(Dataset entries)
= = =

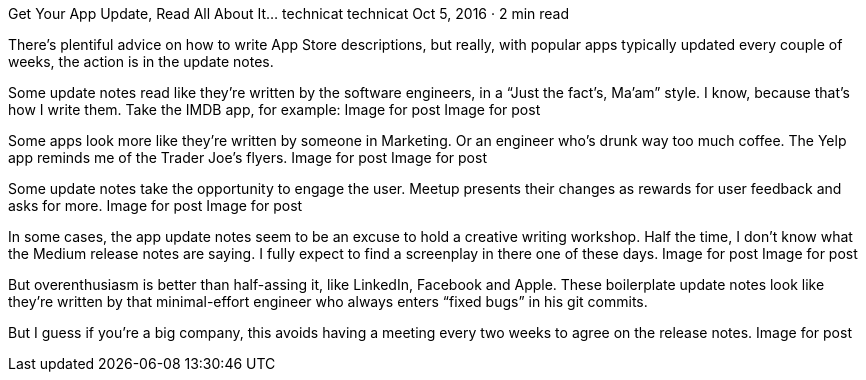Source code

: Get Your App Update, Read All About It…
technicat
technicat
Oct 5, 2016 · 2 min read

There’s plentiful advice on how to write App Store descriptions, but really, with popular apps typically updated every couple of weeks, the action is in the update notes.

Some update notes read like they’re written by the software engineers, in a “Just the fact’s, Ma’am” style. I know, because that’s how I write them. Take the IMDB app, for example:
Image for post
Image for post

Some apps look more like they’re written by someone in Marketing. Or an engineer who’s drunk way too much coffee. The Yelp app reminds me of the Trader Joe’s flyers.
Image for post
Image for post

Some update notes take the opportunity to engage the user. Meetup presents their changes as rewards for user feedback and asks for more.
Image for post
Image for post

In some cases, the app update notes seem to be an excuse to hold a creative writing workshop. Half the time, I don’t know what the Medium release notes are saying. I fully expect to find a screenplay in there one of these days.
Image for post
Image for post

But overenthusiasm is better than half-assing it, like LinkedIn, Facebook and Apple. These boilerplate update notes look like they’re written by that minimal-effort engineer who always enters “fixed bugs” in his git commits.

But I guess if you’re a big company, this avoids having a meeting every two weeks to agree on the release notes.
Image for post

= = =

▶ **Assignment**
Now reproduce all of the entries precisely, with no pictures in the copy.

▶ **Answer**
Source code

: Get Your App Update, Read All About It…
technicat
technicat
Oct 5, 2016 · 2 min read

There’s plentiful advice on how to write App Store descriptions, but really, with popular apps typically updated every couple of weeks, the action is in the update notes.

Some update notes read like they’re written by the software engineers, in a “Just the fact’s, Ma’am” style. I know, because that’s how I write them. Take the IMDB app, for example:
Image for post
Image for post

Some apps look more like they’re written by someone in Marketing. Or an engineer who’s drunk way too much coffee. The Yelp app reminds me of the Trader Joe’s flyers.
Image for post
Image for post

Some update notes take the opportunity to engage the user. Meetup presents their changes as rewards for user feedback and asks for more.
Image for post
Image for post

In some cases, the app update notes seem to be an excuse to hold a creative writing workshop. Half the time, I don’t know what the Medium release notes are saying. I fully expect to find a screenplay in there one of these days.
Image for post
Image for post

But overenthusiasm is better than half-assing it, like LinkedIn, Facebook and Apple. These boilerplate update notes look like they’re written by that minimal-effort engineer who always enters “fixed bugs” in his git commits.

But I guess if you’re a big company, this avoids having a meeting every two weeks to agree on the release notes.
Image for post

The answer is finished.